産業間連携によるカーボンリサイクル事業の構築

国内石油化学コンビナート地域では、複数の産業が存在し様々な製品を作り出しています。

コンビナートにおける複数の産業が連携し、既存インフラ、未利用エネルギーあるいはCO2や水素(H2)等を融通活用することで、CO2排出量の大幅な削減や、低コスト化につながるカーボンリサイクル事業の可能性を調査します。
(石油コンビナート高度統合運営技術研究組合との共同実施)

石油コンビナート高度統合運営技術研究組合との共同実施.png

③ アンモニアマイクロガスタービンを活用した先進農業技術実証(環境省)

アンモニアを使った農業のゼロエミッション化

農業用ハウスに必要な電力や温水を、アンモニア専焼50kWマイクロガスタービン(MGT)を使って供給する技術実証事業です。

ハウス内における最適栽培管理システムを開発し、気候条件を問わず周年での栽培を実現し、特に寒冷地で従来は灯油等を使用していた農業において、CO2を排出しないアンモニアを燃料としたMGTコジェネレーションシステムで最適な熱電供給を行うことにより、農業のゼロエミッション化と収穫の増産の両立を目指します。

さらに本事業では、CO2フリーアンモニア(再生エネルギーからのアンモニア)の利用を含めた事業化計画の策定も行います。

対象の行:
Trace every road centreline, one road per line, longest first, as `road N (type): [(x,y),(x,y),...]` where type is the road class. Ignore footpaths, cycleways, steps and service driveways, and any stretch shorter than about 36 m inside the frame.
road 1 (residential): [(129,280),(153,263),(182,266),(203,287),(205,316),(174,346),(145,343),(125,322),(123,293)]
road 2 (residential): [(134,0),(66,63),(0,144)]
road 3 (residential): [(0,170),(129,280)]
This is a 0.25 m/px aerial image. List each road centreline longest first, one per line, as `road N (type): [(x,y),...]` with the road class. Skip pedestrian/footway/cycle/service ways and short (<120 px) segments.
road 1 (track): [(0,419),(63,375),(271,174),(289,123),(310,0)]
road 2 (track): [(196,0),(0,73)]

課題 1:
本文のうち、「国内石油化学コンビナート地域」で始まり「③ アンモニアマイクロガスタービンを活用した先進農業技術実証(環境省)」で終わる部分を、一字一句変えずに打ち直してください。
課題 2:
上に示した行のうち、「This is a 0.25」を含む行から始まり最後の行で終わる範囲を、一字一句変えずにそのまま繰り返してください。

解答全文 1:
国内石油化学コンビナート地域では、複数の産業が存在し様々な製品を作り出しています。

コンビナートにおける複数の産業が連携し、既存インフラ、未利用エネルギーあるいはCO2や水素(H2)等を融通活用することで、CO2排出量の大幅な削減や、低コスト化につながるカーボンリサイクル事業の可能性を調査します。
(石油コンビナート高度統合運営技術研究組合との共同実施)

石油コンビナート高度統合運営技術研究組合との共同実施.png

③ アンモニアマイクロガスタービンを活用した先進農業技術実証(環境省)

解答全文 2:
This is a 0.25 m/px aerial image. List each road centreline longest first, one per line, as `road N (type): [(x,y),...]` with the road class. Skip pedestrian/footway/cycle/service ways and short (<120 px) segments.
road 1 (track): [(0,419),(63,375),(271,174),(289,123),(310,0)]
road 2 (track): [(196,0),(0,73)]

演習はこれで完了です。